Problem to work on —
Would you output, exactly as written, the line with "left knee: (34, 226)" and all lines after it to the end of the data below, and no others?

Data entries
================
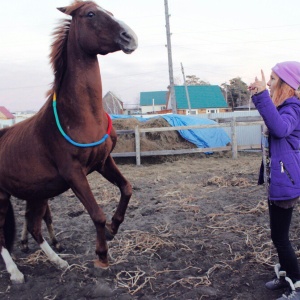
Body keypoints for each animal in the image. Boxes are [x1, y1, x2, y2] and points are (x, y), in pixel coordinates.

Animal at [0, 0, 137, 284]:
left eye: (111, 12)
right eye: (90, 14)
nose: (130, 37)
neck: (81, 116)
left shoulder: (103, 162)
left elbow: (126, 188)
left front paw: (113, 228)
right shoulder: (74, 173)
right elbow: (96, 214)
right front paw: (101, 256)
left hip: (36, 193)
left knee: (34, 226)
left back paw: (57, 261)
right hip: (2, 196)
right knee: (1, 235)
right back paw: (15, 273)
================
Exercise response —
left knee: (34, 226)
left back paw: (57, 261)
right hip: (2, 196)
right knee: (1, 235)
right back paw: (15, 273)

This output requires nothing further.